The Californian's other remarks, however, were unmitigated praise for Crist. He said his Republican counterpart in Florida was "doing such an extraordinary job'' in fighting climate change.

Speaking at the closing luncheon of  Crist's second summit on climate change in Miami, Schwarzenegger listed all the elements, some serious, some not, that California and Florida shared.

With a wry smile, he said each state had a governor with a good tan and each had one who could run for vice president. Then the Austrian-born Schwarzenegger sighed and said, no, as a foreign-born citizen, he couldn't run, but Crist  "can run and I can vote for him."

Read full story here.


Quote of the day:"It is B.S."

A routine congressional meeting ended in rancor and partisan bickering today when Republicans apparently tried to bring up a bid to open the coast to offshore oil drilling.

According to Republicans, Democrats on the House Appropriations Committee "chose to dissolve" a mark up of a spending bill "while in progress - rather than be forced to vote on an amendment to unlock American energy resources for the benefit of the American people."

But that's not the way Kirstin Brost, a spokeswoman for Rep. Dave Obey, D-Wisc., the chairman of the appropriations committee, saw it. She issued a press release calling the move the "latest Republican stunt.

"It should come as no surprise to anybody that Dave Obey has no patience for B.S.," Brost wrote. She noted that Obey said the Interior Appropriations bill -- to which GOP'ers would like to attach the drilling language -- is scheduled to go before the committee July 9, "giving folks a real debate and real votes on issues in that bill.

"Today's plan by Republicans to tie the committee in knots with a series of unrelated amendments was just another political stunt, the kind the American people have come to despise," she said. "It is B.S. and Obey won't put up with it."

McCain going south of the border

In a trip that will draw interest in Florida, Republican presumptive nominee John McCain is headed to Colombia and Mexico next week.

Free trade -- a point of contention with Democrat Barack Obama, who opposes a deal with Colombia over concerns about human rights abuses -- will be a major topic of discussion. Also expect the senior senator from Arizona to highlight the fact that the junior senator from Illinois has never been to Latin America in an official capacity.

"Sen. McCain realizes how significant South America is in the long term,'' said campaign spokesman Mario Diaz.

AIPAC Insider lists Diaz-Balart as "highly vulnerable"

AIPAC's Insider, a political tipsheet for members of the pro-Israel American Israeli Public Affairs Committee, lists Rep.
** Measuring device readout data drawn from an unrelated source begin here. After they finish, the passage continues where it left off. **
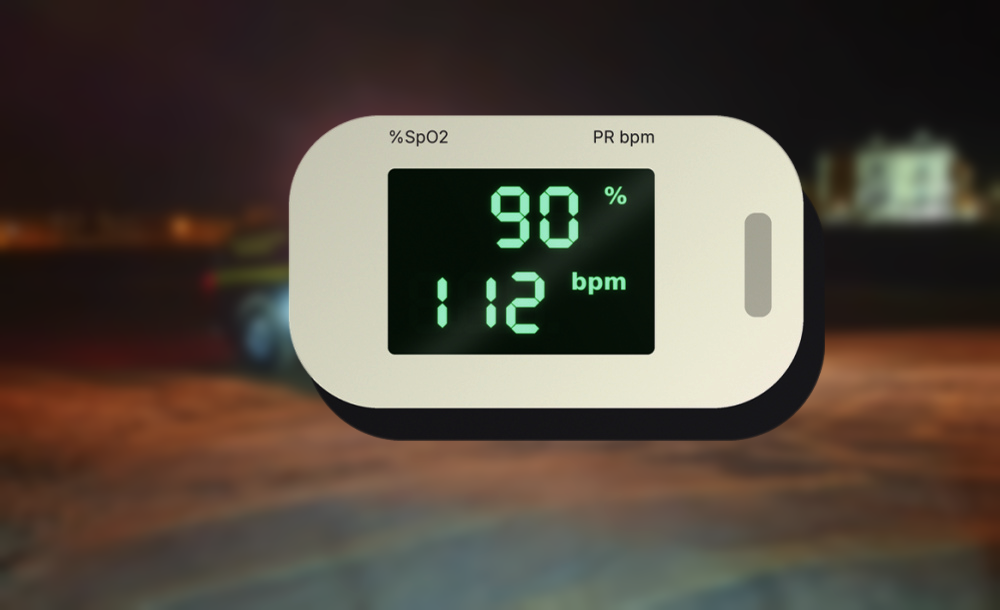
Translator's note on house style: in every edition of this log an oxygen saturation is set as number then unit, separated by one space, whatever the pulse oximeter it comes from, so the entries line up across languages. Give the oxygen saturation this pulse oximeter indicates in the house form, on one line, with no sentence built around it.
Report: 90 %
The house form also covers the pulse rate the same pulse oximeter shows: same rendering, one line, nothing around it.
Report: 112 bpm
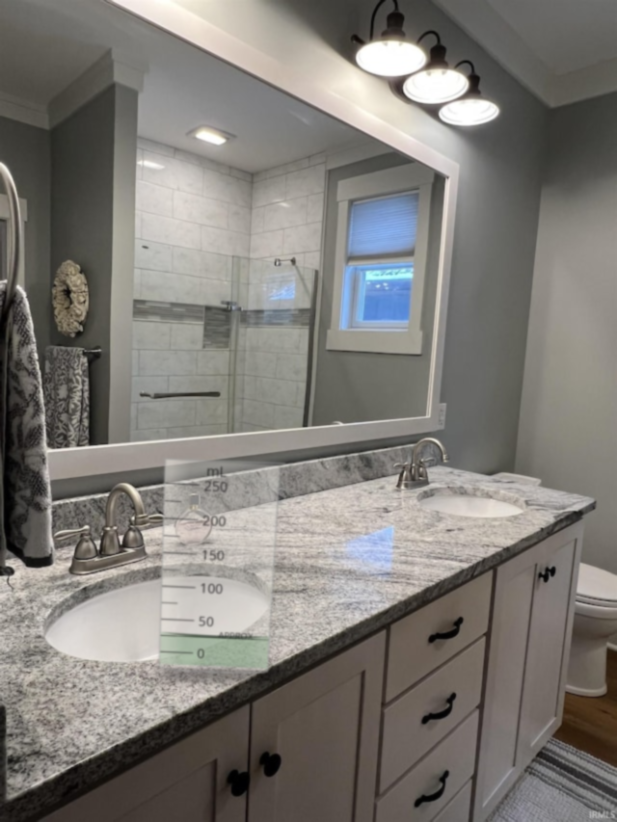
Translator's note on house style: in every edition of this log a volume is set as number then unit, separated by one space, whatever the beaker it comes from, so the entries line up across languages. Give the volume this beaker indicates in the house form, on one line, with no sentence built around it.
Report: 25 mL
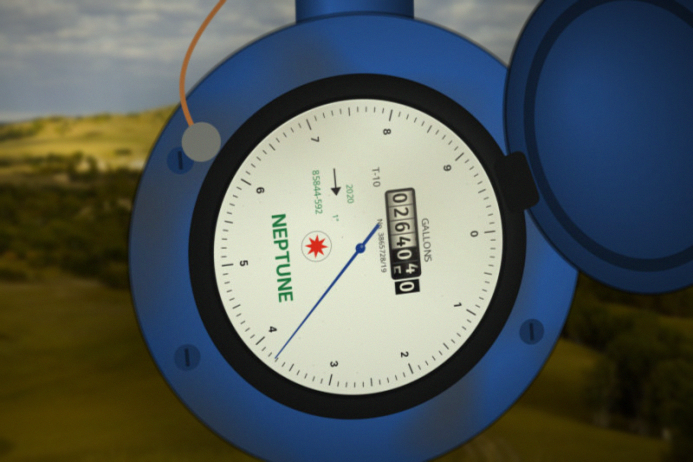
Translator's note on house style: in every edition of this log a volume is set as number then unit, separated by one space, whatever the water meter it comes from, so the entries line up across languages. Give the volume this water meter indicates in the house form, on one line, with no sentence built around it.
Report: 264043.7 gal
Lincoln Diaz-Balart as among the "Highly Vulnerable" in its look at House races.

The write-up notes that Diaz-Balart has not had a competitive race since winning his first term in 1992, but that this cycle "he will face a formidable challenge from former Hialeah Mayor Raul Martinez." The newsletter notes that Democrats believe Martinez "can chip away at Diaz-Balart's base and make this a competitive race."

It says that Diaz-Balart has "begun aggressively raising the resources necessary to defend his seat" and that national Republicans "are confident (he'll) withstand Martinez's challenge while Democrats believe they have finally found a candidate with the financial resources and community network needed to oust the eight-term incumbent.

"With both parties gearing up to compete in this district, voters in South Florida can expect a November general election much like their weather...hot!"

AIPAC spokesman Josh Block said the Insider -- which is sent to AIPAC members and doesn't appear to be available online -- is part of its outreach effort to keep its members informed. The group has no political action committee, doesn't make political contributions or endorse candidates, he said, "but of course we encourage our members to be involved politically."